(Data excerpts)

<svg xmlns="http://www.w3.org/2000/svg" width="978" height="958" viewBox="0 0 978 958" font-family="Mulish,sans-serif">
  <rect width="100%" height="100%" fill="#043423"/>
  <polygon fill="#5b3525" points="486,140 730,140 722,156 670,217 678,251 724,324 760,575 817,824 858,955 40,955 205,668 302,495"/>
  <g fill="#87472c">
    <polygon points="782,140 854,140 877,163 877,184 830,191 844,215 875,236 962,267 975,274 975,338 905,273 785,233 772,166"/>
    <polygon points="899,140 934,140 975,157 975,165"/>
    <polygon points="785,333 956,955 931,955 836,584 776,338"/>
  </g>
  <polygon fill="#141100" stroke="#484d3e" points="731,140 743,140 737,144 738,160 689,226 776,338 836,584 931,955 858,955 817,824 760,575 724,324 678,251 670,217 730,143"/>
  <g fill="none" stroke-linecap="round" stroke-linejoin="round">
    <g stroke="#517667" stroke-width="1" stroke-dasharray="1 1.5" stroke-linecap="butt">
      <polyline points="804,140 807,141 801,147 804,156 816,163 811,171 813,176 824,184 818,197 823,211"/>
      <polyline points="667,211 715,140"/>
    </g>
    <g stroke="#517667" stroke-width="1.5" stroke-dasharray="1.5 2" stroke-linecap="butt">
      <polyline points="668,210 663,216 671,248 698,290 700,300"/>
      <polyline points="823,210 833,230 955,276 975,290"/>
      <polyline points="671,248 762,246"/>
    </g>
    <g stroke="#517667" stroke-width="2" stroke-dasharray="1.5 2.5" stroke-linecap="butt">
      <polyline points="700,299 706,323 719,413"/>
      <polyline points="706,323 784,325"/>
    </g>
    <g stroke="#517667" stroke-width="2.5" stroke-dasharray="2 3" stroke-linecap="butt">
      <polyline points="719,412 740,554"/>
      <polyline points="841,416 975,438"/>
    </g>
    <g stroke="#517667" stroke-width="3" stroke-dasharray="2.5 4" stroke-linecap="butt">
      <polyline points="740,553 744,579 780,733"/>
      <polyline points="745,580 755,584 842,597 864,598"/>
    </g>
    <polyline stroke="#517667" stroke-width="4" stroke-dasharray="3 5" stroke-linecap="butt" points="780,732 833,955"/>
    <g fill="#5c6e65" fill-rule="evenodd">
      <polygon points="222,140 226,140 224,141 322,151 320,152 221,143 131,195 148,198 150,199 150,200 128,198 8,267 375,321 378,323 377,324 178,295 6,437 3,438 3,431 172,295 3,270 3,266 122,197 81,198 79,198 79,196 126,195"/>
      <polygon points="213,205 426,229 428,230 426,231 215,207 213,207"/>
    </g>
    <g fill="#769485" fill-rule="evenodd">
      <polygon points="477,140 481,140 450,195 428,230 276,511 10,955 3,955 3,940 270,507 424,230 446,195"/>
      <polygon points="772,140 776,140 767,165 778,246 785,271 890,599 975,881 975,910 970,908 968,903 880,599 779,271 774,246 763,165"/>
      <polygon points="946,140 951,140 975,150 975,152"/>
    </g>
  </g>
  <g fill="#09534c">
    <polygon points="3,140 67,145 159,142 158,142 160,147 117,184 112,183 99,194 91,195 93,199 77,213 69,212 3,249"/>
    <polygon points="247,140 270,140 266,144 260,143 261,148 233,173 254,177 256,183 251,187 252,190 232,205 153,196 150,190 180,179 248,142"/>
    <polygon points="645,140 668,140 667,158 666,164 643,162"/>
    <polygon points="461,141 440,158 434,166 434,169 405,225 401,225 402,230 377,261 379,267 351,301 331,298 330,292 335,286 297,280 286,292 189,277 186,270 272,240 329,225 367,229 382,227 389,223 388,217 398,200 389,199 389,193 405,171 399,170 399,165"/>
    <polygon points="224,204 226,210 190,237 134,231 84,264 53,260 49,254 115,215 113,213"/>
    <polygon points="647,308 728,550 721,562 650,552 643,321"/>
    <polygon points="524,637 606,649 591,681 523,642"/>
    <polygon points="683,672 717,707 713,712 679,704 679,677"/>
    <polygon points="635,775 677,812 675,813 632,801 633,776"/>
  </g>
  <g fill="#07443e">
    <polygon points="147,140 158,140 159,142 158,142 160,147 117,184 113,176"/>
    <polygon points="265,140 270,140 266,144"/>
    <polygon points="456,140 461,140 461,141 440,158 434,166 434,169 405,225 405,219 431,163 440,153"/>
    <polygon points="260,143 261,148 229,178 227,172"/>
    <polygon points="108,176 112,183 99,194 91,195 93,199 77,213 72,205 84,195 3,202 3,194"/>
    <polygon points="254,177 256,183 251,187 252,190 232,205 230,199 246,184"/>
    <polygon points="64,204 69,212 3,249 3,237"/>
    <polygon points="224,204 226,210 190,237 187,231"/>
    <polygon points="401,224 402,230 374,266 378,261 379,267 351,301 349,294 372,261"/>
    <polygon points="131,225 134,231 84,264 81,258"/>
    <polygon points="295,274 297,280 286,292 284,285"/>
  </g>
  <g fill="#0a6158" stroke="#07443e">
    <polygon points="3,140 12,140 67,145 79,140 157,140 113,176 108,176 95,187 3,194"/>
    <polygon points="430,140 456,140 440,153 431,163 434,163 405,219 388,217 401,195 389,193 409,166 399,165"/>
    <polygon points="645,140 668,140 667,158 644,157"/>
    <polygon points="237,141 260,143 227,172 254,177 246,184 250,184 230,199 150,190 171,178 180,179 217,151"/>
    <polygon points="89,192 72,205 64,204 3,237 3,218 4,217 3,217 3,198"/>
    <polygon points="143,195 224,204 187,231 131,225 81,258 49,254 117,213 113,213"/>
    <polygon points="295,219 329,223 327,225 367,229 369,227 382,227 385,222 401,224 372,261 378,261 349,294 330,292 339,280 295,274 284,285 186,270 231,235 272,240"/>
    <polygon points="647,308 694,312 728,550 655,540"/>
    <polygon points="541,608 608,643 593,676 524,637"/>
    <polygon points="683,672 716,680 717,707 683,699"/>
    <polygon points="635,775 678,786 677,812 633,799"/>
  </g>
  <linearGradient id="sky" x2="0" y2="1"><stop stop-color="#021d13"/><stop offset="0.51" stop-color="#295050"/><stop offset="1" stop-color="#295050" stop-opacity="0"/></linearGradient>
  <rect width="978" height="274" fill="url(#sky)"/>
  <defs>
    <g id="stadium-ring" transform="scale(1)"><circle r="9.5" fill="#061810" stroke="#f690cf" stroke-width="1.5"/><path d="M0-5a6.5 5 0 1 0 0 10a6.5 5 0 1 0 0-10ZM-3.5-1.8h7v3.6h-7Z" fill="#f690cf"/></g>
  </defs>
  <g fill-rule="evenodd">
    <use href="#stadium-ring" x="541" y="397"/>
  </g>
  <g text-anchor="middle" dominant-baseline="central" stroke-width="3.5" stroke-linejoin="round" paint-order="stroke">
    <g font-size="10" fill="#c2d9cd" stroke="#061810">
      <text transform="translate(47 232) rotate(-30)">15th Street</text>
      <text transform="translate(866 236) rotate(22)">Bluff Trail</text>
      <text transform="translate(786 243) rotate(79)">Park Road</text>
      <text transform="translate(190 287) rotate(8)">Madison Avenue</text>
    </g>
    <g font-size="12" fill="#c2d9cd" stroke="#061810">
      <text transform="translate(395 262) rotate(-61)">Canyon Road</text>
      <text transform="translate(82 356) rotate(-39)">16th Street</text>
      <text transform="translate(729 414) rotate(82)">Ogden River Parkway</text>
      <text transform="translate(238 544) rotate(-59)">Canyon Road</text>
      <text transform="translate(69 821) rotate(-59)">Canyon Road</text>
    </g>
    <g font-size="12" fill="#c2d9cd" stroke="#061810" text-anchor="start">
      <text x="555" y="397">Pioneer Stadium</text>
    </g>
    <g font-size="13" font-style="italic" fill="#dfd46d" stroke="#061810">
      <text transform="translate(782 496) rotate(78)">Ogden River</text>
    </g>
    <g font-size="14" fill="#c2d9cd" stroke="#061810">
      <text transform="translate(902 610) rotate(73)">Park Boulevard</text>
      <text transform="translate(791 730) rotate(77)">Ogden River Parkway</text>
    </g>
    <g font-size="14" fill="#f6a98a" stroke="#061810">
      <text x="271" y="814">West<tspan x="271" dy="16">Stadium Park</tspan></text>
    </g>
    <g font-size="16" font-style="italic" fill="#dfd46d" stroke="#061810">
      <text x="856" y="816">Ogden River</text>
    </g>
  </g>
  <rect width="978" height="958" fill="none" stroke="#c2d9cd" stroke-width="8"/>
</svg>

...

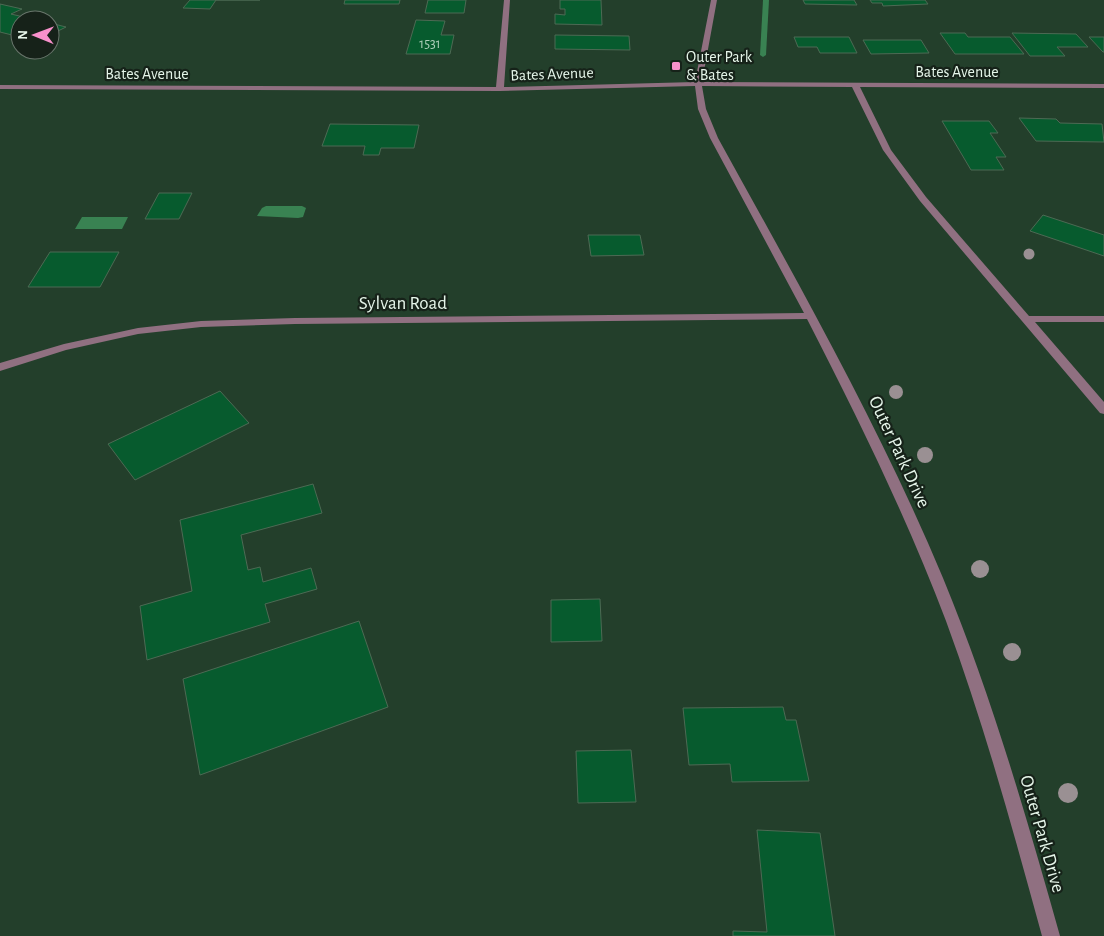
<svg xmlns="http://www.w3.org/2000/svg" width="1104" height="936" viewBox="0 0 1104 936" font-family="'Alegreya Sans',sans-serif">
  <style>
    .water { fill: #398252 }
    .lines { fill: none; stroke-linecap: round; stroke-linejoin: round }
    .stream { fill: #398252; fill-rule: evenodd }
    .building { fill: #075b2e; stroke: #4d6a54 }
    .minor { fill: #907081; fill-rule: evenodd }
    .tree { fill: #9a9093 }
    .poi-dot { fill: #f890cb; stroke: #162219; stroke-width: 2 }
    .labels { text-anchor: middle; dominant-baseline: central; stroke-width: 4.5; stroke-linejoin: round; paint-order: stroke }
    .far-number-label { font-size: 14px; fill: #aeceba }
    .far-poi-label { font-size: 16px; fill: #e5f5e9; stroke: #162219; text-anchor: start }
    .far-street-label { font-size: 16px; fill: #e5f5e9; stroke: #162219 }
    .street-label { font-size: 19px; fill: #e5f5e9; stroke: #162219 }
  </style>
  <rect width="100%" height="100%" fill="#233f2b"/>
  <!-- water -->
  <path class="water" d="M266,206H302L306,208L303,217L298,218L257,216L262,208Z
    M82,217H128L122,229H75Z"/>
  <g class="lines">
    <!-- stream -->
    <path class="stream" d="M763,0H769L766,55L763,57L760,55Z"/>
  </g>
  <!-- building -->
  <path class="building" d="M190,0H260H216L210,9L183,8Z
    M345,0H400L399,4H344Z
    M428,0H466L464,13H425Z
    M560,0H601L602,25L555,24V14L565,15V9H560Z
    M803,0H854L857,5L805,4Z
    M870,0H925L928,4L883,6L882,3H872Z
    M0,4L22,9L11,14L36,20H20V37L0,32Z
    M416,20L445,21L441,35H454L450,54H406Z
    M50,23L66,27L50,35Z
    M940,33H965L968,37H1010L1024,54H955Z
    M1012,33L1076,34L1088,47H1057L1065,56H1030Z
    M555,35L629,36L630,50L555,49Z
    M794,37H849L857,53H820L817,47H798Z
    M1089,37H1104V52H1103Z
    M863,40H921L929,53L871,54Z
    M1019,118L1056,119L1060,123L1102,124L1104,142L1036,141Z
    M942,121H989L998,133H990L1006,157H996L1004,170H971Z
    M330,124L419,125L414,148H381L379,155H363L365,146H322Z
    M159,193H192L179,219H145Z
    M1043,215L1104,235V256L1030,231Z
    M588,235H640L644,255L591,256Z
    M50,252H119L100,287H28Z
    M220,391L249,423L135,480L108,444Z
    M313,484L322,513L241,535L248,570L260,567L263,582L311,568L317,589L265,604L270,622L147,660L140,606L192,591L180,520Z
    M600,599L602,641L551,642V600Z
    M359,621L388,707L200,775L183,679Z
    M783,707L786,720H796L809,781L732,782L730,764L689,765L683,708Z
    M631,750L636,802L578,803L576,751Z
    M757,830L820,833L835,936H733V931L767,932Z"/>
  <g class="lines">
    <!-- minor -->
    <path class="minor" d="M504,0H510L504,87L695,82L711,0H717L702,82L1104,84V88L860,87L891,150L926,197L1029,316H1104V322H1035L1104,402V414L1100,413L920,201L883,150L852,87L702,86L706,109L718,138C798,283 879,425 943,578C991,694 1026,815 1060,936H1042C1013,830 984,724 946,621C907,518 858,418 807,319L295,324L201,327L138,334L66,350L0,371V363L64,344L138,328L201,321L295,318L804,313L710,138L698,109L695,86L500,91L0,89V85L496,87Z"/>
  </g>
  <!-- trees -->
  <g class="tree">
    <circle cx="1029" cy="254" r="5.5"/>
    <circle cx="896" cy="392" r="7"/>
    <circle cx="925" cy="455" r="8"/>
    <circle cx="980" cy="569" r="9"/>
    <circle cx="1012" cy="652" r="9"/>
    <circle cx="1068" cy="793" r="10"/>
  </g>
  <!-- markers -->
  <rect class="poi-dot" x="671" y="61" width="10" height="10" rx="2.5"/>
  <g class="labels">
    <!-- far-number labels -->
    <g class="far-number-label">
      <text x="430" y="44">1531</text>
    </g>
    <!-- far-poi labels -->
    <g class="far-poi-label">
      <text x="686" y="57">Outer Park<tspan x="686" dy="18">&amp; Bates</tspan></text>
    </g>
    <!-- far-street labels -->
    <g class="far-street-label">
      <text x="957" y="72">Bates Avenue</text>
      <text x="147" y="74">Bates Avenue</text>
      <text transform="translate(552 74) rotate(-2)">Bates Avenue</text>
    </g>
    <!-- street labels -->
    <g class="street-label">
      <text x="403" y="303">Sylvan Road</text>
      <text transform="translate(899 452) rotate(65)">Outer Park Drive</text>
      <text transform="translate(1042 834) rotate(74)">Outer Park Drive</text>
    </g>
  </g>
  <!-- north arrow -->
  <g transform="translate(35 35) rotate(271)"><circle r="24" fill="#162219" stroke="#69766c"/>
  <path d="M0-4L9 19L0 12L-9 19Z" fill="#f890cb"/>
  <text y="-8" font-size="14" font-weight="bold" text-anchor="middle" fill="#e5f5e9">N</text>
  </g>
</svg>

## WHAT IS EXPECTED
Only the lines containing "linejoin" are needed; copy each of them from the data.

## RESPONSE BELOW
  <g fill="none" stroke-linecap="round" stroke-linejoin="round">
  <g text-anchor="middle" dominant-baseline="central" stroke-width="3.5" stroke-linejoin="round" paint-order="stroke">
    .lines { fill: none; stroke-linecap: round; stroke-linejoin: round }
    .labels { text-anchor: middle; dominant-baseline: central; stroke-width: 4.5; stroke-linejoin: round; paint-order: stroke }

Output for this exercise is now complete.